▶ [TRY IT]: I need only the number of lines in this data that contain the string "校园正向心理学".

▶ [MATERIAL SHOWN]:

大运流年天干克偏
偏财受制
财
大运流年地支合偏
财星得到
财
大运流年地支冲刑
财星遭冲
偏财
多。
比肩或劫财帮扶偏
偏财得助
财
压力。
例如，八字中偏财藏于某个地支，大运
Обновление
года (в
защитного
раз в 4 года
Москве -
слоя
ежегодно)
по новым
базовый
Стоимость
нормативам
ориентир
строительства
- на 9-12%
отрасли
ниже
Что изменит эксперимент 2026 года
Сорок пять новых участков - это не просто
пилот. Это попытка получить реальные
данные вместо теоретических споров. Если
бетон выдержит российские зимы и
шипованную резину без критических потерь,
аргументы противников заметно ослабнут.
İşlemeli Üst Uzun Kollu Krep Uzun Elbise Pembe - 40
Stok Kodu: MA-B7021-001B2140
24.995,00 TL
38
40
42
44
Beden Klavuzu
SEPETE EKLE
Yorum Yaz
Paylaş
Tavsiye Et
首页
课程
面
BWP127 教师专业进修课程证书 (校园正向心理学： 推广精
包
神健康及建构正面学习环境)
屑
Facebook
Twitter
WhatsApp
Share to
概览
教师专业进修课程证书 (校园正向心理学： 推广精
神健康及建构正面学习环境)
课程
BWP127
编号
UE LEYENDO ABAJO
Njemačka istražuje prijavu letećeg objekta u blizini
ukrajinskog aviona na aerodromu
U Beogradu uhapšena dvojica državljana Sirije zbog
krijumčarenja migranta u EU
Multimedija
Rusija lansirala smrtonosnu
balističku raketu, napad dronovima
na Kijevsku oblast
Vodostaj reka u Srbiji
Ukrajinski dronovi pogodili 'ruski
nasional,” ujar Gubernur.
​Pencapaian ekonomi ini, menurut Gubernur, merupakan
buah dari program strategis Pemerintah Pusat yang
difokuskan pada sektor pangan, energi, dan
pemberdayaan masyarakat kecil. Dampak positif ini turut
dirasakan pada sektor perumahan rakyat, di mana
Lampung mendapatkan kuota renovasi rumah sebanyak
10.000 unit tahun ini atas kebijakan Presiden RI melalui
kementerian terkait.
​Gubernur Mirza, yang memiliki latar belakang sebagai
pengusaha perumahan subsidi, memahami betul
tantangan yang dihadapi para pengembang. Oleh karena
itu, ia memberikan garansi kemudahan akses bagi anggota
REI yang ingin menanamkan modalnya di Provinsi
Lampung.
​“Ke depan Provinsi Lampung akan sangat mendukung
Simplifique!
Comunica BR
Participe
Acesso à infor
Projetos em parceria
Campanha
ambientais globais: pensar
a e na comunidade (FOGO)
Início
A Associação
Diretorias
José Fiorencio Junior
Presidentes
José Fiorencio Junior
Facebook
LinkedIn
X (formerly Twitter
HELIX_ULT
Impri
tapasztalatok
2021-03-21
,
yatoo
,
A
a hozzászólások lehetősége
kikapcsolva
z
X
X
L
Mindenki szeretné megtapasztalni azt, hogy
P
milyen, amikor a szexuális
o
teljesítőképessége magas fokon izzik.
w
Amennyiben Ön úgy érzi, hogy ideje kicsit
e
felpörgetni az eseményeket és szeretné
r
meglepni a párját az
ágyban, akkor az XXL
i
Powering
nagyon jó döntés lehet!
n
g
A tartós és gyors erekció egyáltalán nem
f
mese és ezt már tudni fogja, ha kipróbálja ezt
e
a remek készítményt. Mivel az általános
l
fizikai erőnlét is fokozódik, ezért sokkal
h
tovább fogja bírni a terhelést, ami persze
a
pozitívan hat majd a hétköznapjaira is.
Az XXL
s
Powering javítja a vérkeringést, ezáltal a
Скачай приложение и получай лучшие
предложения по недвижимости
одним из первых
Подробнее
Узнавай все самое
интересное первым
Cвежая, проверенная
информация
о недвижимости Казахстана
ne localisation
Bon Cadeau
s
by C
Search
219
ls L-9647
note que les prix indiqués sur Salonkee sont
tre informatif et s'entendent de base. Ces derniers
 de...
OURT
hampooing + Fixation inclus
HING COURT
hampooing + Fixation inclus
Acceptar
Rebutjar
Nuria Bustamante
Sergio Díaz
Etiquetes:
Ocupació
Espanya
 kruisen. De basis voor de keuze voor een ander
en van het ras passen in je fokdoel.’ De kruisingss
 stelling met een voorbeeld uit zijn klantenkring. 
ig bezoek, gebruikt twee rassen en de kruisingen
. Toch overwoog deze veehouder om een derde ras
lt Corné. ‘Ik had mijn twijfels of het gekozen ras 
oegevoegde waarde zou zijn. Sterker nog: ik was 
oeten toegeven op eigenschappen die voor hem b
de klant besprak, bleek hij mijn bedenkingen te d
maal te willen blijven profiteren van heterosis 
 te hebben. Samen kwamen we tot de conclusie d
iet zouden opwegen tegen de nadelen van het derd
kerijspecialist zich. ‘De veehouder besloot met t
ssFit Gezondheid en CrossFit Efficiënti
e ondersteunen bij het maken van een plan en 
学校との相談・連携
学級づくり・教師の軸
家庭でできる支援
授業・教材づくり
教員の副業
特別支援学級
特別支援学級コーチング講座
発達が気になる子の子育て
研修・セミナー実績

▶ [TASK RESULT]: 2